Solve one problem, expose another. The liquor related hospital admissions fell, but the predicted Covid-19 related admissions did not match medical predictions for the number of serious Covid cases or the number of deaths. The pandemic was less fatal than suggested by the epidemiological models that had been made. A new virus is running its own course through society.

There were a large number of asymptomatic cases, and a large number of mild cases. The recovery rate reached over 80% with the majority of remaining cases in the process of recovery. The extra hospital accommodation measures that had been taken proved superfluous to needs. Specially prepared wards remained empty.

The public lost respect for the medical case presented to them. They were suffering for no good reason. They began to question whether they were being made to suffer for political reasons, not medical reasons. The whims of particular politicians came into the limelight, particularly Co-operative Governance and Traditional Affairs minister Dr Nkosazana Dlamini-Zuma and Trade minister Mr Ebrahim Patel, who could be held to account for spearheading the sufferings being felt.

Now the restrictions were being kept in place for the purpose of turning the economy in the direction of increasing state control and to take business away from white capitalists holding reins over sectors of the economy, notable the liquor business in the tobacco industry, neither of which was directly influencing the spread of Covid-19, but which could be claimed as industries dangerous to public health.

For as long as liquor and tobacco were banned, illegal operators in those products, where blacks made good money in underhand dealings, thrived. But they did so at the expense of the public purse, because excise duties on liquor and tobacco products, the sin taxes pulling in billions of rand, were not being paid and the Treasury was losing revenue it couldn’t afford to lose.

Something had to give.

While the Dlaminin-Zuma/Magashule factioin might have wished to prolong the campaign against “white monopoly capital”, Ramaphosa’s pragmatic wing of the party could see the huge damage that was being done and the growing anger of thousands of workers deprived of work and income.

Ramaphosa is a man who tries to play by consensus inside a divided party, but the opening up of the economy from this week, shows his patience had run out.

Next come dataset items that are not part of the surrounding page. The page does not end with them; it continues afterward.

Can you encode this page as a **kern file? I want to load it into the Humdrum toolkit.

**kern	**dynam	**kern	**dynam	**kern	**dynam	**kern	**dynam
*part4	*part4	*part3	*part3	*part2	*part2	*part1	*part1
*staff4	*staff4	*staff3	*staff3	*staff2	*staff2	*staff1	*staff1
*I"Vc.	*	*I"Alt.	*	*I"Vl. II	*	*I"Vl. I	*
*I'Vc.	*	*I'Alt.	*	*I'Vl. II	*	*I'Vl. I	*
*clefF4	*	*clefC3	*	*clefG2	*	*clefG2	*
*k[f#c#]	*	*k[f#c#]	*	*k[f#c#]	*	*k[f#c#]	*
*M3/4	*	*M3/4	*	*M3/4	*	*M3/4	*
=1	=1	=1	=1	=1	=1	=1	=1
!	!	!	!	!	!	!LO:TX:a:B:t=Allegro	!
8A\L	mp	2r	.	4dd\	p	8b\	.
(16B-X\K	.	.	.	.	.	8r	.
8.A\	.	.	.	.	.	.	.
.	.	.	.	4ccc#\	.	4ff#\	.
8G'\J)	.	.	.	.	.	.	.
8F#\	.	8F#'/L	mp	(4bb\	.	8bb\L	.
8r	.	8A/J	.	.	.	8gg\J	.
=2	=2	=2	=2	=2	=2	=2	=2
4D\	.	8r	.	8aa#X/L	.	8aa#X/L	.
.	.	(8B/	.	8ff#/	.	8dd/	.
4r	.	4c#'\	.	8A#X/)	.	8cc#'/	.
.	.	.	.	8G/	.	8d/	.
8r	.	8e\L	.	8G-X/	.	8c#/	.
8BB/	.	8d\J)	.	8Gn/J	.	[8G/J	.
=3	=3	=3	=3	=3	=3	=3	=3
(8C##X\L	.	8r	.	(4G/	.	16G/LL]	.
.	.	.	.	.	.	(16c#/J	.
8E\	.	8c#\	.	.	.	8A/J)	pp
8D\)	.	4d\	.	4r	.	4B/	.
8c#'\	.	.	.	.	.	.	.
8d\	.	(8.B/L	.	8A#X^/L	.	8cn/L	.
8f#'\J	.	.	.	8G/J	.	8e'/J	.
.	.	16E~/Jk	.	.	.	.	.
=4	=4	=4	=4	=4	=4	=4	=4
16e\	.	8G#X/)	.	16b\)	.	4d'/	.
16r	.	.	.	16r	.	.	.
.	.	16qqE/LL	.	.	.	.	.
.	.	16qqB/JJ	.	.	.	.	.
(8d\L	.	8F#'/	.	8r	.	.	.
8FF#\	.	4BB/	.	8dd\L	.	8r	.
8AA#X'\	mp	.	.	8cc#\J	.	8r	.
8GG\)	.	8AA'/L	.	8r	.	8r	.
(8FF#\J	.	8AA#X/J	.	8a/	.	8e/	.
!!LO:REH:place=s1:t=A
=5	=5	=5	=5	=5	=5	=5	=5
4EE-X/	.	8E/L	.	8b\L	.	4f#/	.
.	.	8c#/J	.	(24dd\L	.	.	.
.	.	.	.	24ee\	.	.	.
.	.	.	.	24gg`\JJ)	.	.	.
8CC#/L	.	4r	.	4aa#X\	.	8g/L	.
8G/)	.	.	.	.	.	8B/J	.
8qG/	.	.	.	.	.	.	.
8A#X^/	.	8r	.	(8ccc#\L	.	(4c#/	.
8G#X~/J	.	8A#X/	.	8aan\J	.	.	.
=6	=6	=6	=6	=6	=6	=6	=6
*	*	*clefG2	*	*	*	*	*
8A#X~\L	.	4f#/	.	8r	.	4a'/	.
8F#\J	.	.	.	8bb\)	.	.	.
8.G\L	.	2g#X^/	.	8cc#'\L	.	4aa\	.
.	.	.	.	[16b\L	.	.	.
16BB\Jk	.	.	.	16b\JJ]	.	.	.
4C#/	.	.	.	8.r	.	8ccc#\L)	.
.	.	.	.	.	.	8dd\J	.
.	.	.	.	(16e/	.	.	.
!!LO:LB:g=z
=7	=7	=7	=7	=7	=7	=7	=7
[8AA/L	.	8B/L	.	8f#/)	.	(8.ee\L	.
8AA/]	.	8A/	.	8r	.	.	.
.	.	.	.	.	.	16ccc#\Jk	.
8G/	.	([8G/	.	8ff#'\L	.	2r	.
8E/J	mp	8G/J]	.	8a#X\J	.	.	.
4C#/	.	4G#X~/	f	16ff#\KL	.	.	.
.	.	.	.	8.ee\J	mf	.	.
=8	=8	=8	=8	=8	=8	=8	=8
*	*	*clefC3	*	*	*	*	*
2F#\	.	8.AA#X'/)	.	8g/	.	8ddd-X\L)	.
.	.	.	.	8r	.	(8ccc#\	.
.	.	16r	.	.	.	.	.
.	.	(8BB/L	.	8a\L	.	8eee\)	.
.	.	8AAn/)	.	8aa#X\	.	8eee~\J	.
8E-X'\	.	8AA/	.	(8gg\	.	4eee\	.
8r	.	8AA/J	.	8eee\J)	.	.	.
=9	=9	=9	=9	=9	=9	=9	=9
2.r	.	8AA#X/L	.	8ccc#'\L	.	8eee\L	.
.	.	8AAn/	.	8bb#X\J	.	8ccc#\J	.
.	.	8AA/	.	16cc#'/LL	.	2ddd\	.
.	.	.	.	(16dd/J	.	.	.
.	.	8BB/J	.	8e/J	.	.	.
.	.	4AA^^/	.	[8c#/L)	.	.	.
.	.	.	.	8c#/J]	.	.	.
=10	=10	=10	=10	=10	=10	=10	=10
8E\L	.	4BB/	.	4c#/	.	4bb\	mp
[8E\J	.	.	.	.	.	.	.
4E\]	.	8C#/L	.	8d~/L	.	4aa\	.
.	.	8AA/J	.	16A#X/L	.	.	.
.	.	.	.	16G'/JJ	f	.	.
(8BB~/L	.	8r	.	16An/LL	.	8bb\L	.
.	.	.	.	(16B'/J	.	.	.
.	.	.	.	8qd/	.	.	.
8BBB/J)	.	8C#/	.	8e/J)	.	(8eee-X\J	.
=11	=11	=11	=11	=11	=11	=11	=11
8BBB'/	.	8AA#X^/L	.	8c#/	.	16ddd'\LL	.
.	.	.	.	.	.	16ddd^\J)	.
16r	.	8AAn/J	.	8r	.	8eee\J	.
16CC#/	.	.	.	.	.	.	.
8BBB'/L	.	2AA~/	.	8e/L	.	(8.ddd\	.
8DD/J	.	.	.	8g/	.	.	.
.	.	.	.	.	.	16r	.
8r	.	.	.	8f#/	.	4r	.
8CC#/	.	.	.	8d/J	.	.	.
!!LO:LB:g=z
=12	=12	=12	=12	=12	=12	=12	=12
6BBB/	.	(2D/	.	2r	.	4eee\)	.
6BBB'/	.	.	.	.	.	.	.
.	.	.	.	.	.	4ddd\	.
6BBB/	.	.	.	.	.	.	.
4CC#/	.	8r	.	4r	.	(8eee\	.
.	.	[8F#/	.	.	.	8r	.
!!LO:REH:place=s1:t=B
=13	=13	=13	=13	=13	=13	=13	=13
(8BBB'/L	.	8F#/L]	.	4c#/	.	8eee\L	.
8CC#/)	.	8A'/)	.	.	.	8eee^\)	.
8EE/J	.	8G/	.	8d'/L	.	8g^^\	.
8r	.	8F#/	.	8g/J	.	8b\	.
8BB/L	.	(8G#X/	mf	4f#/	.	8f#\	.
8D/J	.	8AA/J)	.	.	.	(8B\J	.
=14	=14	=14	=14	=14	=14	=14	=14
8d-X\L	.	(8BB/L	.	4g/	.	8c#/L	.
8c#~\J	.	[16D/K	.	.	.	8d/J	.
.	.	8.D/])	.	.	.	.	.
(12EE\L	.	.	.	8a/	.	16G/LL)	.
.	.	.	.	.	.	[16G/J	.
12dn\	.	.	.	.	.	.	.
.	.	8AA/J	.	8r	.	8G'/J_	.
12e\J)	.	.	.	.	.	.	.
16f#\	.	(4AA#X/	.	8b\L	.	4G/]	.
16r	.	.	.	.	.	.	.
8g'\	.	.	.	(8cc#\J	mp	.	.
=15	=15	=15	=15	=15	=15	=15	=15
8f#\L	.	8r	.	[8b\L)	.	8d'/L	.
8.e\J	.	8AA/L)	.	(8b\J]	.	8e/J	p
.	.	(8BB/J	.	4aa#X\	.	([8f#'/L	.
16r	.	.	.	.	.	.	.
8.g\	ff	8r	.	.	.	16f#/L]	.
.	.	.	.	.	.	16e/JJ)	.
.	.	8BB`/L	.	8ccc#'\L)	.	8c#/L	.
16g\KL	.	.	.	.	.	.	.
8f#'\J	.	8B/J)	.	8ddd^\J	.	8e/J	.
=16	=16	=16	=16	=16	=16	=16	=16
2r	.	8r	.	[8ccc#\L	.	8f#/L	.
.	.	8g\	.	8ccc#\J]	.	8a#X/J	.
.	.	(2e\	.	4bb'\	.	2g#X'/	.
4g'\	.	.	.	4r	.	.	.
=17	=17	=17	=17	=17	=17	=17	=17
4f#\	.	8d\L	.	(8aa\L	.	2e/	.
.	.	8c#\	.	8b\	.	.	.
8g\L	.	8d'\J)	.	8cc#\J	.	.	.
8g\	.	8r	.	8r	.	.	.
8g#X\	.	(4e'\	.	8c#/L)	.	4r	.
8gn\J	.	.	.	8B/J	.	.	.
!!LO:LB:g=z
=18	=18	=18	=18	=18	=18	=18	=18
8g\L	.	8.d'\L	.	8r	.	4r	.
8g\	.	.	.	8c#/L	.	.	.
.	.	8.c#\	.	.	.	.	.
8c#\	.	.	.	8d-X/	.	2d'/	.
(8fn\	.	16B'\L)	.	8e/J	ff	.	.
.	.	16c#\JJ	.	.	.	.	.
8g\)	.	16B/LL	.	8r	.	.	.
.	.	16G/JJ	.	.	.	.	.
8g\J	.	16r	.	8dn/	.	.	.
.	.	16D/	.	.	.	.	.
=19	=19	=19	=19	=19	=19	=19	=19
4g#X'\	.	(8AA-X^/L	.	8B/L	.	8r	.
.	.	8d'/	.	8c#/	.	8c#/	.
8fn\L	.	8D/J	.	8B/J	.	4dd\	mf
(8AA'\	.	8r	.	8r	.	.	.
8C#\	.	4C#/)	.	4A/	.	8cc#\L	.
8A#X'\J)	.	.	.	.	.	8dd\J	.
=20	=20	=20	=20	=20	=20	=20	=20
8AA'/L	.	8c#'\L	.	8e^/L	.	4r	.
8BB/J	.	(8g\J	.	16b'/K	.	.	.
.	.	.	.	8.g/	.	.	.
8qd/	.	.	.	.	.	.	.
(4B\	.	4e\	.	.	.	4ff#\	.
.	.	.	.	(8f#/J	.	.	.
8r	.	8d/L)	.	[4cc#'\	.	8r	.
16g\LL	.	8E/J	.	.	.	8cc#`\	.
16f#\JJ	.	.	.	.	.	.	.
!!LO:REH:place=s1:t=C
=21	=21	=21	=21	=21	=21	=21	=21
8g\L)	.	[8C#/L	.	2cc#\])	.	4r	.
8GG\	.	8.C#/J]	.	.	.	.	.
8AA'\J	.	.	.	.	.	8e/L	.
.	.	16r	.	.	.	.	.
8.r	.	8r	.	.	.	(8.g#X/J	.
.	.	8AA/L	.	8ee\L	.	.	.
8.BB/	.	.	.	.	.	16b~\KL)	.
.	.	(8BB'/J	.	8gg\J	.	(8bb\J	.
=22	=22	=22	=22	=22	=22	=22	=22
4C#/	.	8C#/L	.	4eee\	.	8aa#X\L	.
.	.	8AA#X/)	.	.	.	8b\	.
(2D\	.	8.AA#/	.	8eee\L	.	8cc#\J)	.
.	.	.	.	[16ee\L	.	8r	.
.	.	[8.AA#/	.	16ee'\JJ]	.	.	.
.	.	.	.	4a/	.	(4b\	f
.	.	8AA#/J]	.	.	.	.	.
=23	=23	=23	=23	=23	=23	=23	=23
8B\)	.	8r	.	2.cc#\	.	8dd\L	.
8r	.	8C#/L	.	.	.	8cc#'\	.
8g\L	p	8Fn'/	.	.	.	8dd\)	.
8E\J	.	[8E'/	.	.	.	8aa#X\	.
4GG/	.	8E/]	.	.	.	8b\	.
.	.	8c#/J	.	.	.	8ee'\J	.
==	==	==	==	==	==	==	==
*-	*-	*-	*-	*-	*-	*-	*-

At last, over waiting for weeks, he was in a position to put his foot down and overrule ANC Secretary General Ace Magashule and Dr Dlamini-Zuma. For the moment it is a political victory for him.

However, the economy is still his problem. He cannot easily claim dominance while the motor of the country is broken.
Ramaphosa has still to find a formula in which the ANC, a party mainly of socialists, trade unionists and communists, can work amicably with big business, and even small business, with all the added complications of racial divisions that exist between these groups.

It would be unrealistic to expect a booming economy in South Africa in the next five years. That leaves Ramaphosa vulnerable both in the municipal elections next year and in the subsequent national elections two years later.

The ANC has a majority, which looks secure in the immediate future, especially as none of the opposition parties looks strong enough to challenge for power (and they have their own problems), but it leaves Ramaphosa open to internal challenge.

His victory in the leadership race two years ago has not assured him in any sense of long-term domination of the leadership of the country. In spite of that, he remains South Africa’s best hope.